Writers Supporting Writers
This course explores several topics crucial to writing center work. For the first few weeks, course content will concentrate mainly on tutoring and consulting practices—strategies and techniques to help you work with a wide range of students and their writing as well as the theories behind them. This will include a brief overview of writing center history and positionality within institutional contexts. It is important for writing centers to understand their origin and the way they exist in relation to the past. We will consider the way writing centers story themselves into being, what that looks like, what that means, and how it affects the way tutors/consultants engage with clients.

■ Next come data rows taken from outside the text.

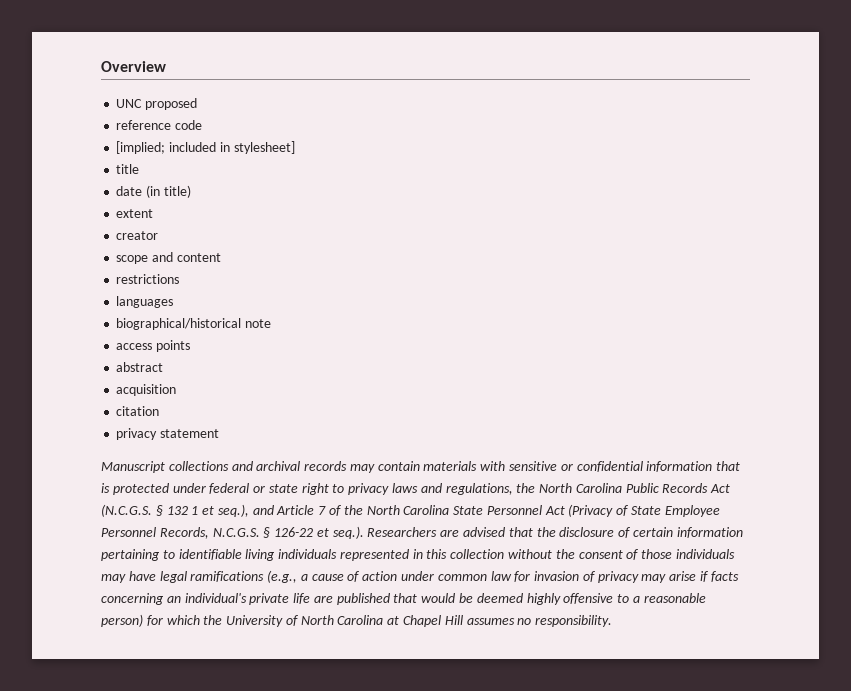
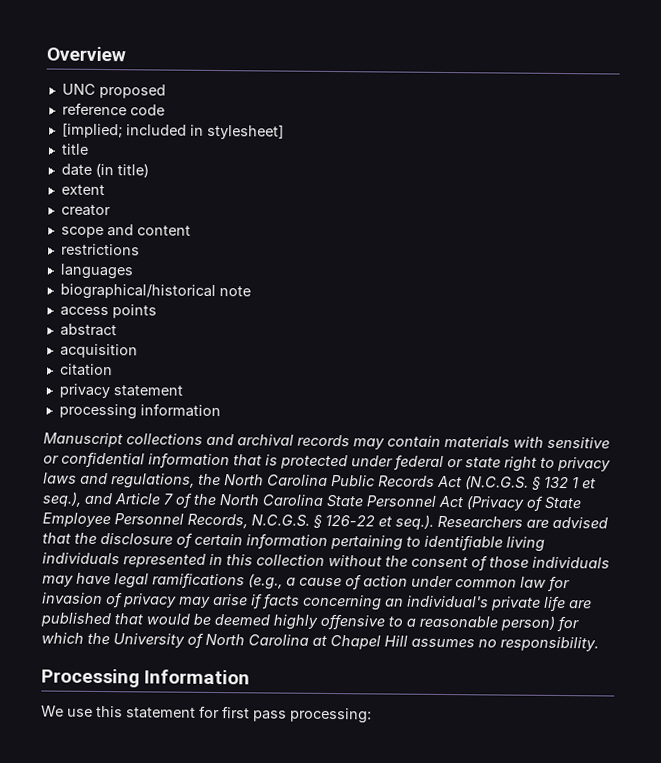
(220, 433) none -> [58,403,221,420] // processing information
(613, 621) none -> [41,668,251,688] [41,705,372,724] // Processing Information // We use this statement for first pass processing:

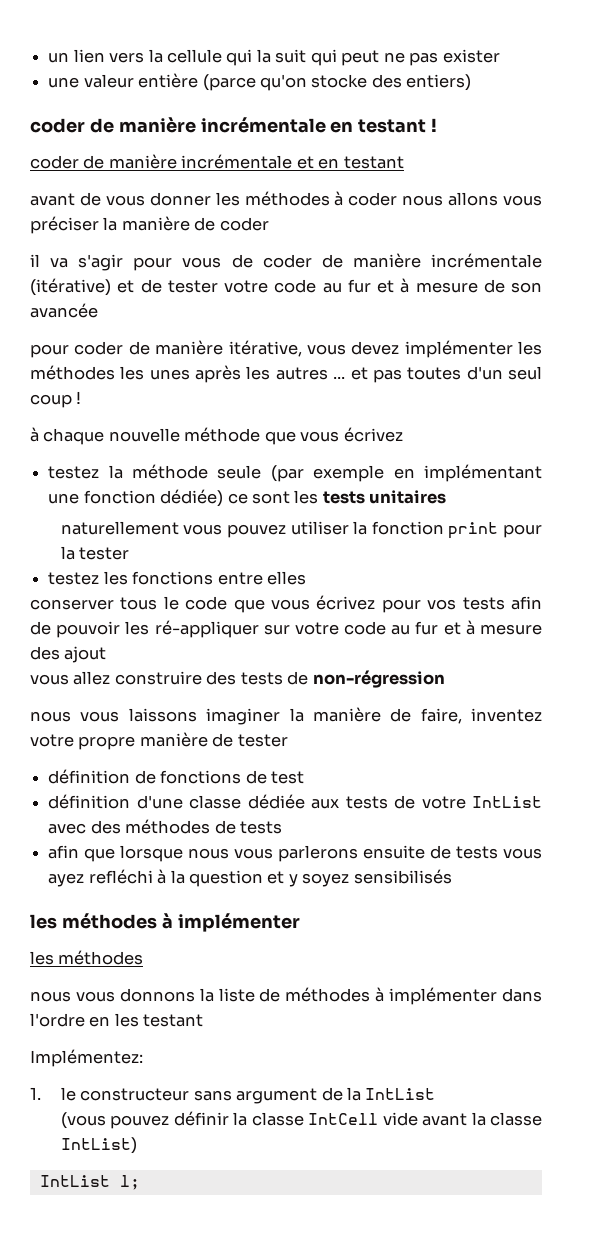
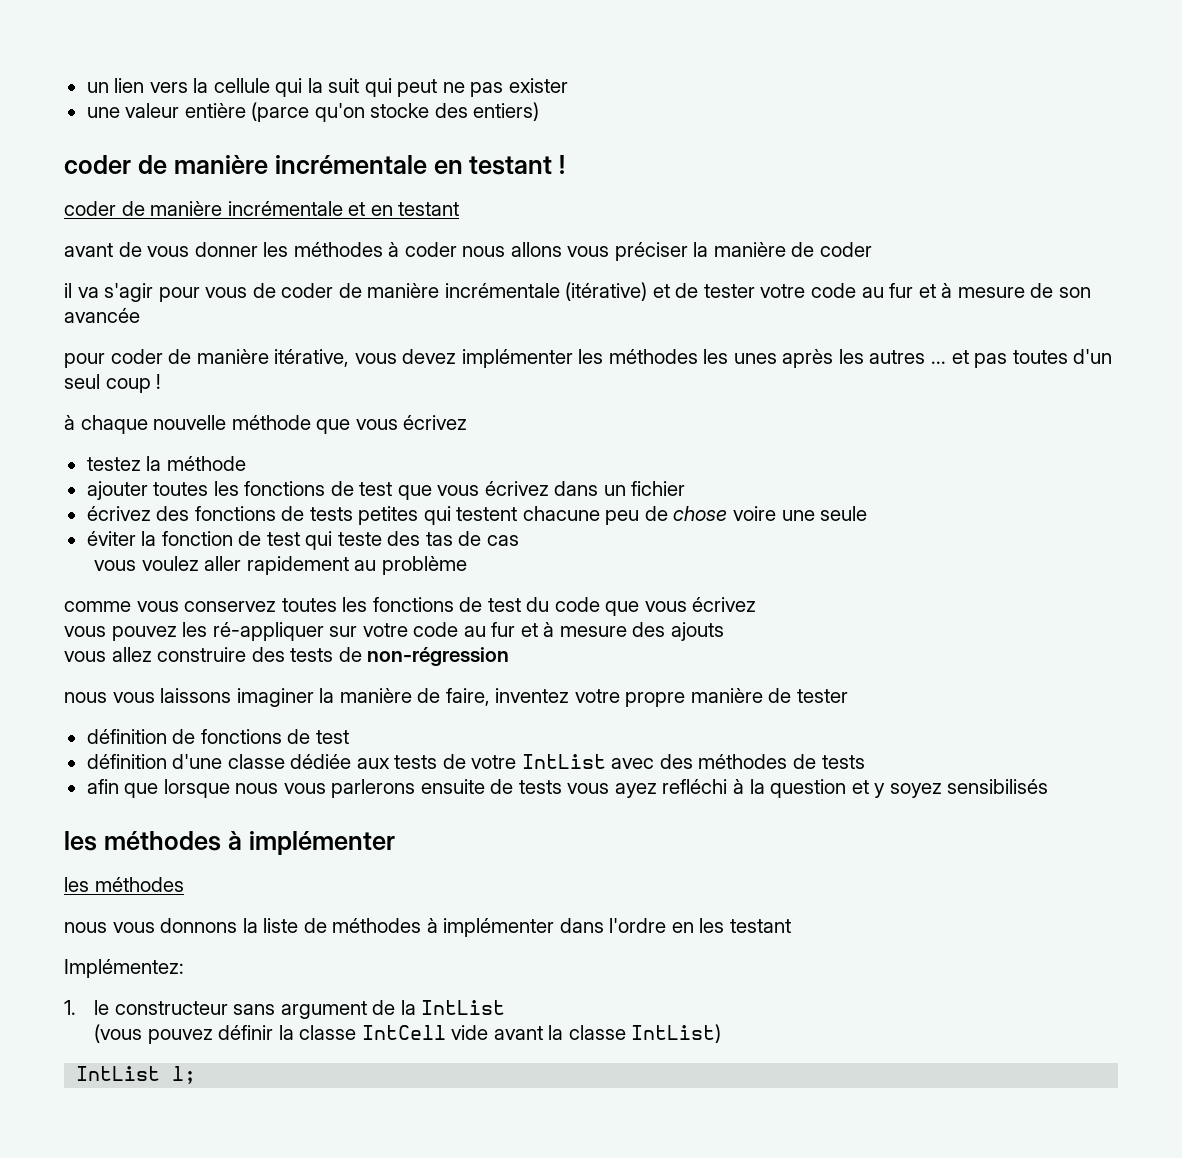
[217,464,542,482] [48,489,447,507] [60,521,542,539] [60,546,130,560] [48,571,306,585] [30,595,542,613] [30,621,121,638] seule (par exemple en implémentant une fonction dédiée) ce sont les tests unitaires // naturellement vous pouvez utiliser la fonction print pour la tester // testez les fonctions entre elles // conserver tous le code que vous écrivez pour vos tests afin de pouvoir -> [86,481,686,500] [86,506,868,525] [86,531,519,550] [94,556,467,575] [64,597,757,616] [64,626,177,641] // ajouter toutes les fonctions de test que vous écrivez dans un fichier // écrivez des fonctions de tests petites qui testent chacune peu de chose voire une seule // éviter la fonction de test qui teste des tas de cas // vous voulez aller rapidement au problème // comme vous conservez toutes les fonctions de test du code que vous écrivez // vous pouvez
[64,646,107,663] ajout -> [670,622,724,641] ajouts

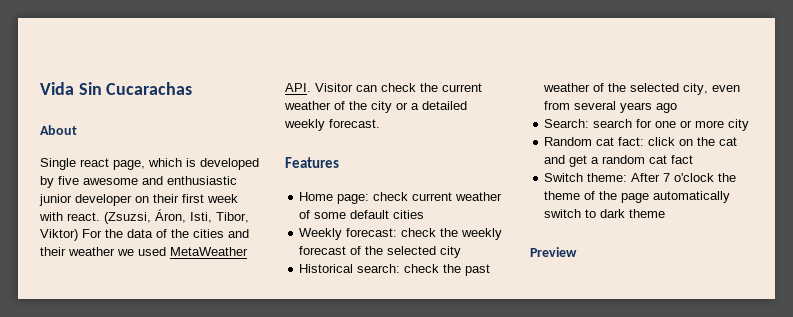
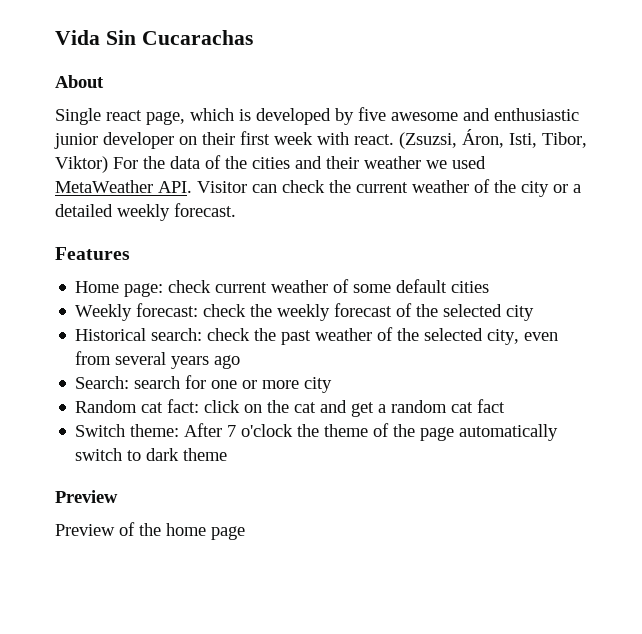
(577, 252) none -> [55,522,245,540] // Preview of the home page

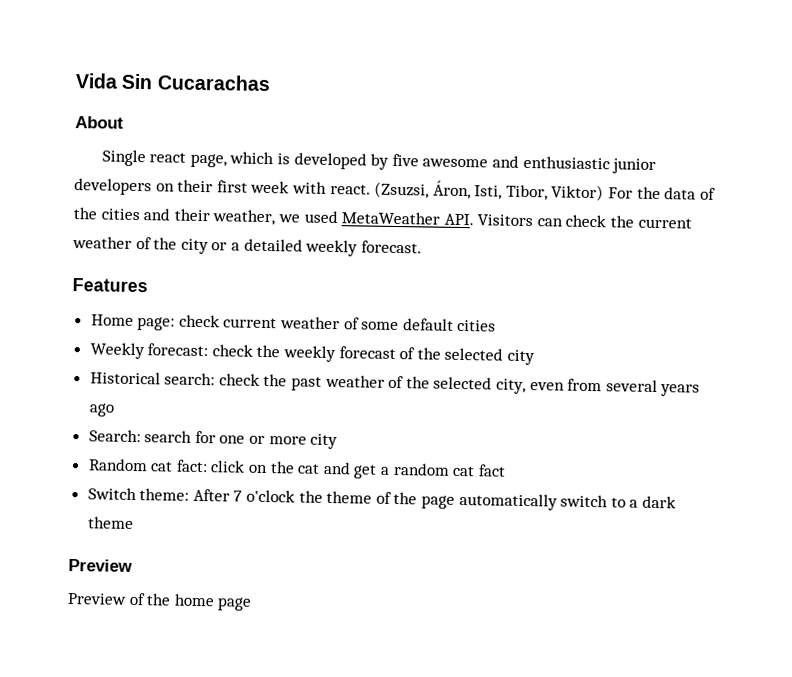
[103,132,174,149] developer -> [74,178,152,196] developers
[364,156,421,169] weather -> [212,209,276,226] weather,
[197,181,247,193] Visitor -> [477,214,534,227] Visitors
(142, 455) none -> [629,499,639,508] a

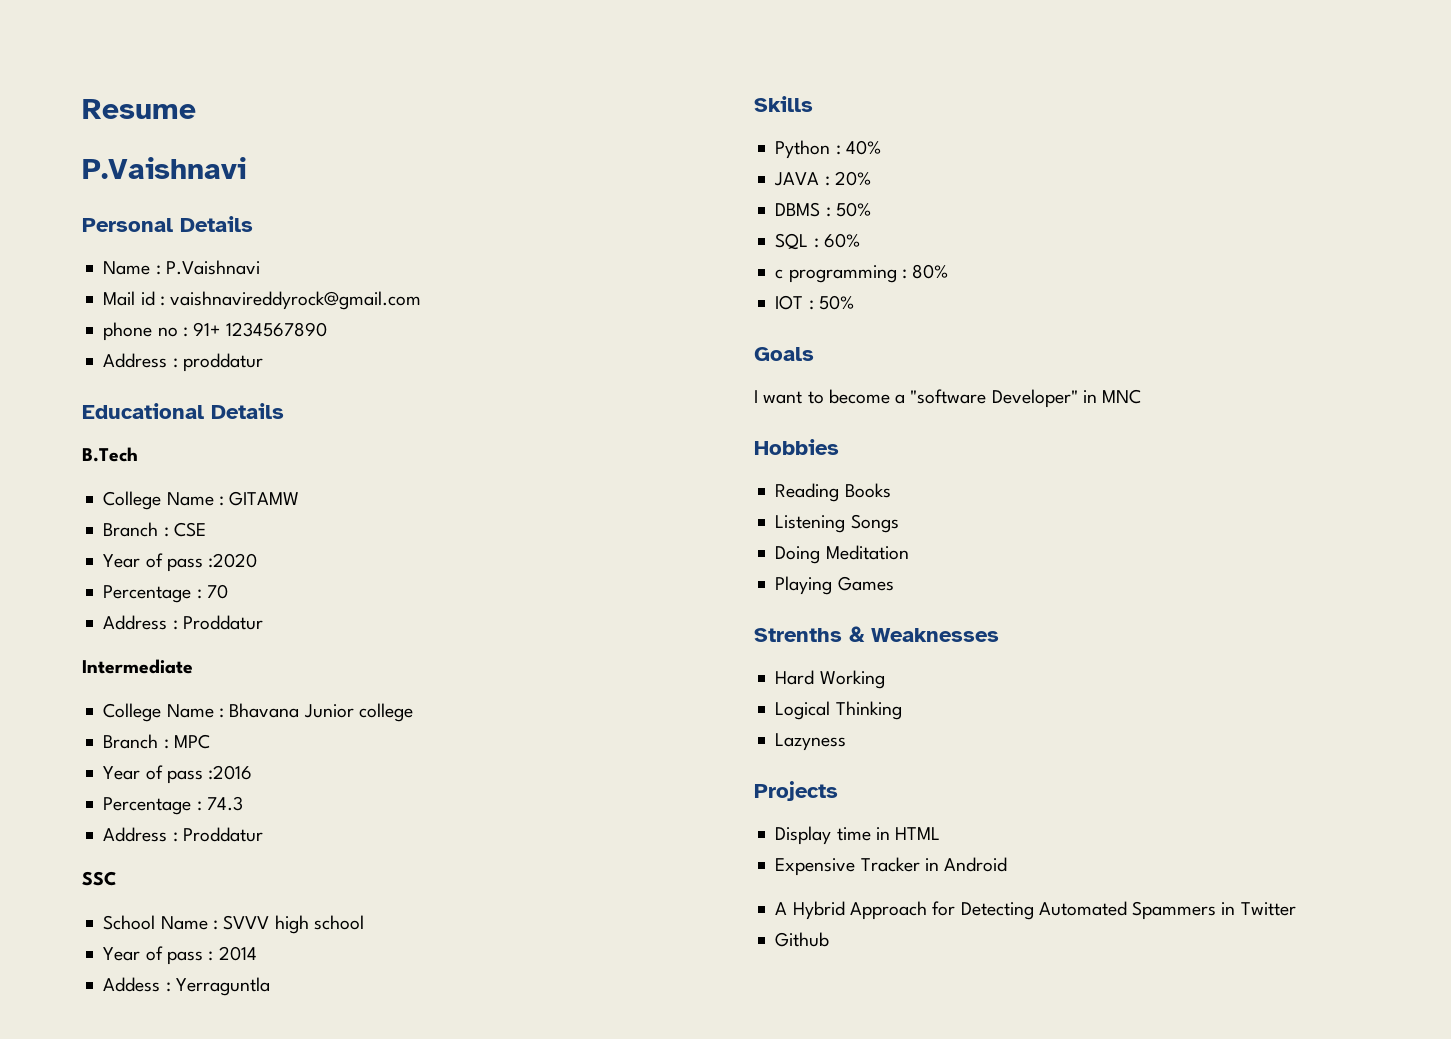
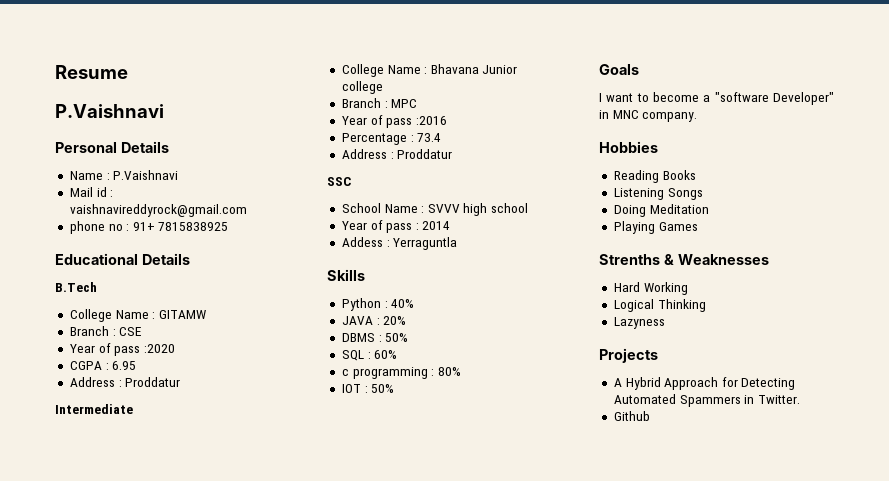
[225,322,327,337] [103,353,263,372] 1234567890 // Address : proddatur -> [158,222,229,231] 7815838925
[103,584,228,603] Percentage : 70 -> [69,361,137,370] CGPA : 6.95
[206,796,243,811] 74.3 -> [417,133,442,142] 73.4
(1142, 396) none -> [642,112,698,122] company.
[775,826,941,845] [775,857,1008,876] // Display time in HTML // Expensive Tracker in Android -> (658, 355) none
[1240,902,1296,916] Twitter -> [757,395,800,404] Twitter.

As the semester progresses, we will consider a variety of topics within writing center praxis including diversity and inclusion, Englishes, “correctness,” and responsive assessment. Throughout the term, the course participants will focus on four very important tenets found in Indigenous methodologies: respect, relevance, reciprocity, and responsibility. How writing centers do the work of supporting writers is as important as the work of supporting writers. Therefore, this course is a mixture of theory and active practice.
A sample syllabus is provided below.
– Writing Process Narrative
– Writing Support Research Project and Presentation
– Writing Philosophy Mediation and Statement
Dr. Chelsea Murdock
Thoughts on the course:
This course is often positioned as a training course for writing center consultants before or during their tenure as a member of the writing center staff.
A practical element to any writing support training course is absolutely essential to the success of students. Observing, co-consulting, and reverse observations strengthen student understandings of theoretical concepts and allow students to see the theory in practice.